Cetsa in cell lysates
For lysate CETSA experiments 20 ×106 cells/ml were lysed by adding 2X kinase buffer to the final concentration of 50 mM HEPES pH 7.5, 5 mM beta-glycerophosphate, 0.1 mM sodium orthovanadate (Na3VO4), 10 mM MgCl2, 1 mM TCEP (Sinopharm Chemical Reagent Co.), 1x protease inhibitor cocktail (Nacalai Tesque Inc.) and 25U/ml Benzonase. Cells were subjected to five freeze-thaw cycles with liquid nitrogen to release soluble proteins. The suspension was then centrifuged for 20 min at 20,000 × g and 4 °C to remove cell debris and 30 µl of supernatants were treated with either vehicle or drug at their respective final concentrations for 1 min. Lysates were aliquoted into PCR tubes corresponding to each treatment condition and subjected to a 3 min CETSA heating step in a Veriti thermal cycler (Applied Biosystems) with temperatures ranging from 37 °C to 57 °C, followed by 3 min cooling at 4 °C.

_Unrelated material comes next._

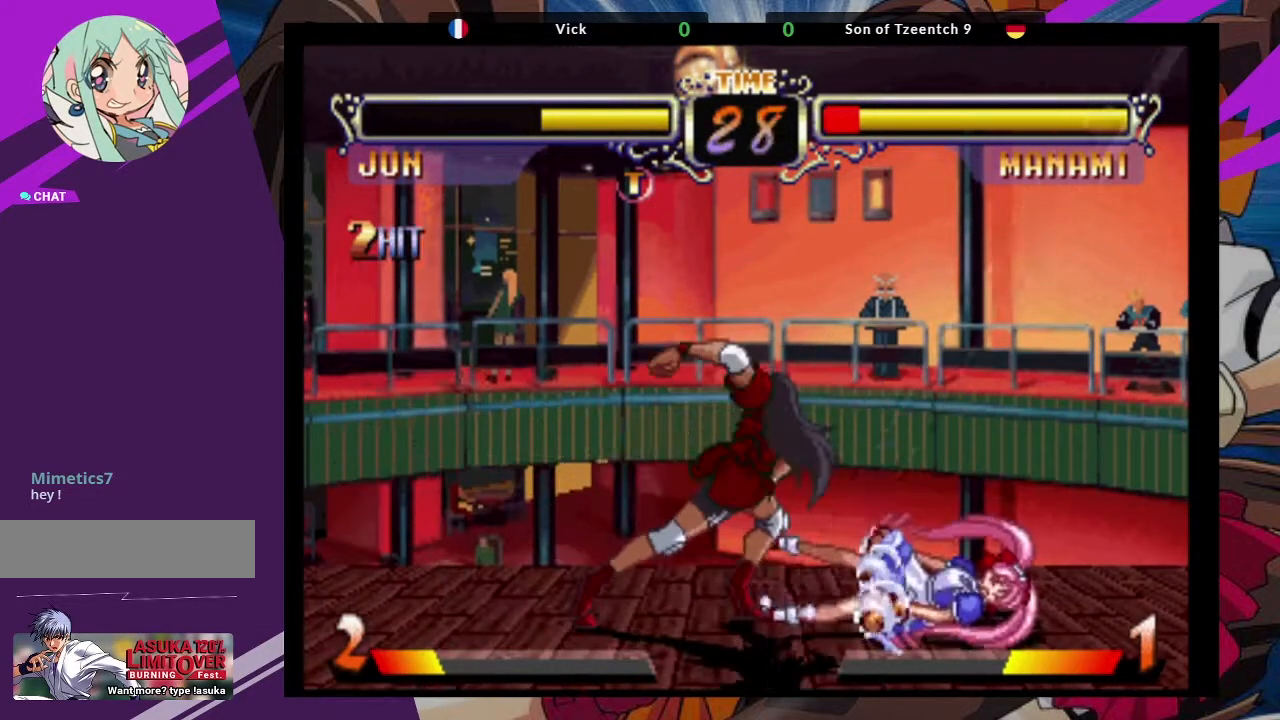
{"dt_ms": 500, "buttons": [], "left_stick": "center", "events": [[267, "left_stick", "up-right"], [500, "left_stick", "center"]]}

Cell lysis and soluble protein extraction
Following CETSA heat treatment, the cells were lysed by adding 2X kinase buffer to the final concentration of 50 mM HEPES pH 7.5, 5 mM beta-glycerophosphate, 0.1 mM sodium orthovanadate (Na3VO4), 10 mM MgCl2, 1 mM TCEP (Sinopharm Chemical Reagent Co.), 1x protease inhibitor cocktail (Nacalai Tesque Inc.) and 25U/ml Benzonase. All the samples were subjected to five freeze-thaw cycles with liquid nitrogen to release soluble proteins. For lysate CETSA experiments this step was skipped and immediately proceeded to the next step. The suspension was then centrifuged for 20 min at 20,000 × g and 4 °C to remove cell debris. The supernatants were then analyzed using either LC-MS or western blotting.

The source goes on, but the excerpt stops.